The director, Gints Zilbalodis, is the same age as me, 30 years old on the dot, and, with the help of his friends, Blender, Blender's Eevee render engine, and later on French studios who clearly believed in his movie idea, proved once and for all you don't need to be part of a massive, greedy corporation or even rent overpriced "industry-standard" software like Maya, ZBrush, Adobe Creative Cloud and/or VRay in order to make a multi-award-winning CG masterpiece--you and your relatively-small team just needs to become damn good at fundamentals like emotional storytelling and effective use of animation principles. No AI required, either! No more lame excuses for me, just gotta work on my fundamentals, improve in Blender, and most importantly, improve in my cinematography and storytelling.


Special mention should go to another underdog win, Iran's "In the Shadow of the Cypress," managing to win in the Animated Shorts category, despite nobody even really knowing of this short's existence until yesterday, due to immigration troubles between war-torn Iran and anti-immigrant US meaning they could only get their visas and make it to the big show at the literal last minute, meaning they could not spend time and money throughout the Awards Season advertising their work. Yet apparently the once-seemingly-clueless Academy (at least in regards to animation as an art form) is so tired of automatically giving such awards to Disney, Pixar and Dreamwork's uncontroversial kiddie fare, they simply decided this troubled Iranian production told a short-form story more effectively than the rest of the competition. So between Latvia's first Oscar win with Flow and Iran's first win with In the Shadow of the Cypress--if you feel you may not amount to much as an animator due to living in a country without much of an animation industry, don't worry about it and push through the anxiety. This proves people (at least Americans) crave actual diverse storytelling from countries they may not have even heard of, and are not bound by or overly-familiar with tired storytelling tropes and cliches that have long defined either Hollywood animation or Japanese anime.

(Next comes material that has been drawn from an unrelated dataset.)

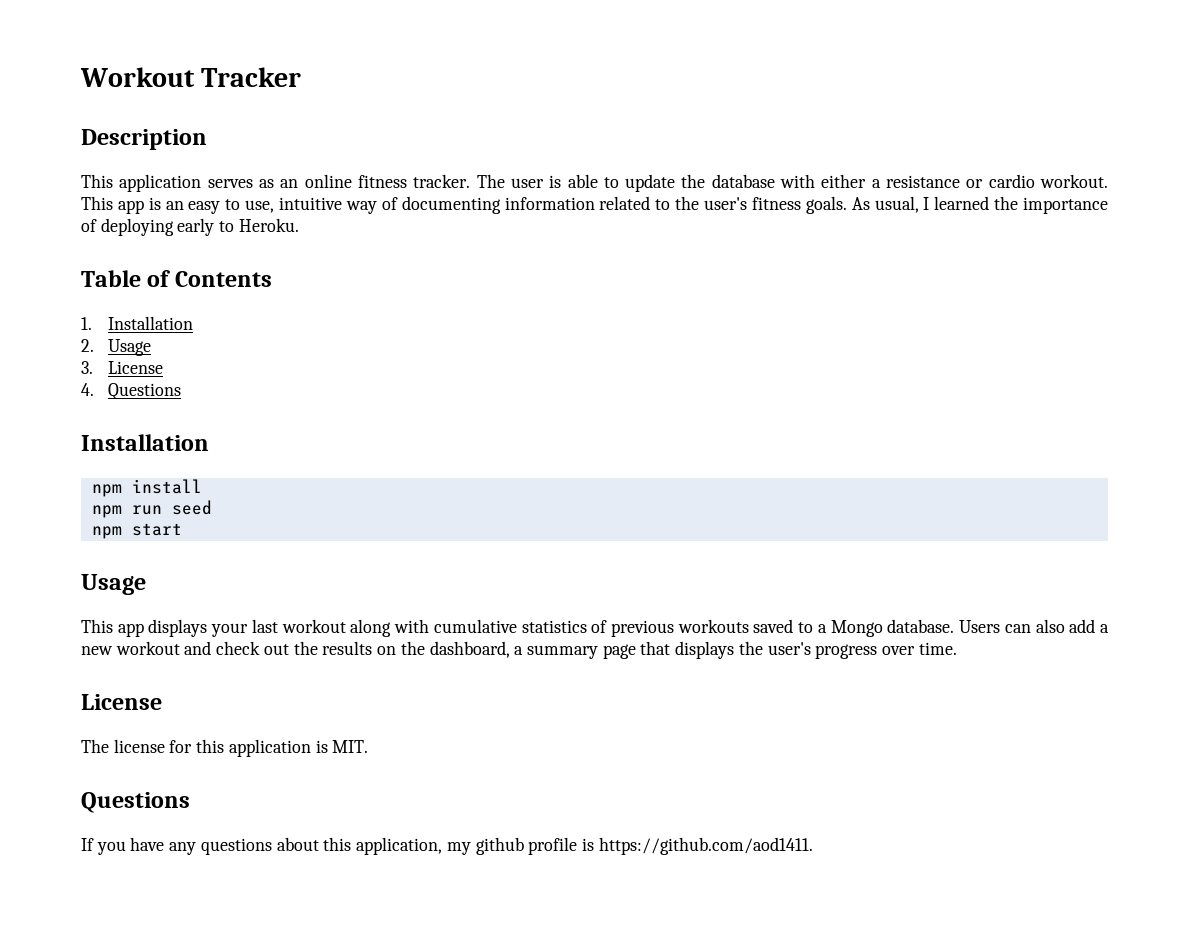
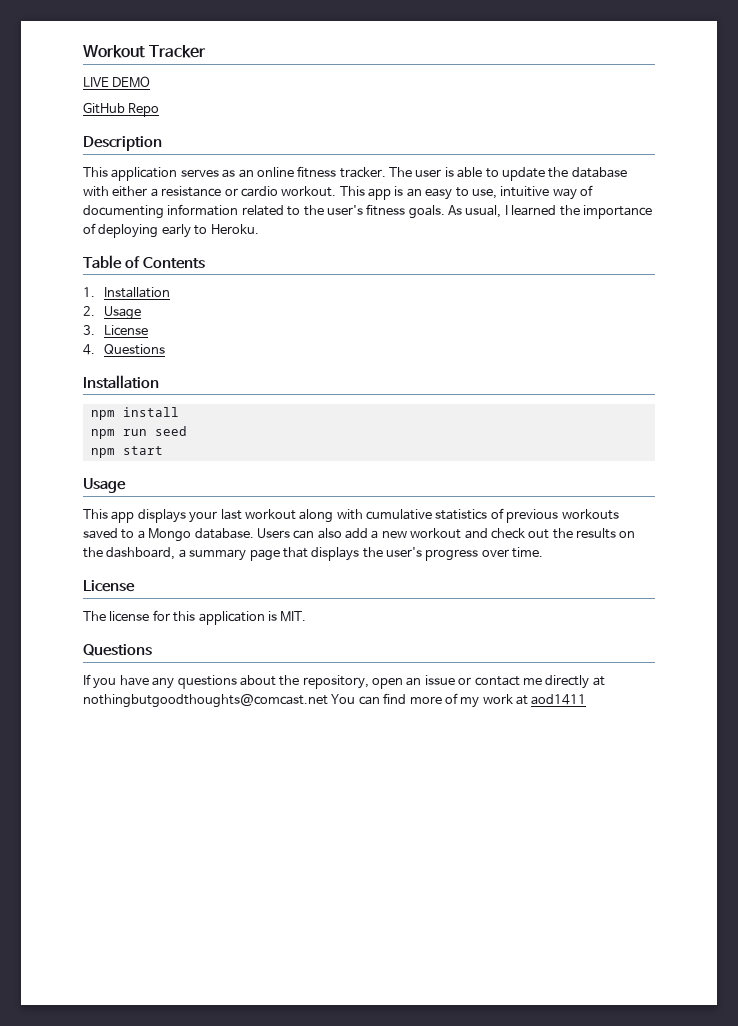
(302, 77) none -> [83,76,151,88] [83,102,160,117] // LIVE DEMO // GitHub Repo
[323,837,813,855] this application, my github profile is https://github.com/aod1411. -> [279,675,605,689] [83,693,587,708] the repository, open an issue or contact me directly at nothingbutgoodthoughts@comcast.net You can find more of my work at aod1411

As Charles Dicken's A Tale of Two Cities famously once said, "It was the best of times, it was the worst of times." Clearly the future of successful animation, the way I see it, is not sacrificing your social life and well-being for crotchety old corporations like Disney or Warner Bros only to fire you like the worthless cog in the machine they see you as when their latest remake only makes billions of dollars instead of bajillions of dollars--it's forming your own teams, using affordable software like Blender or Krita, and making stuff that audiences and, more importantly, YOU want to see in entertainment! Don't let this opportunity pass you by!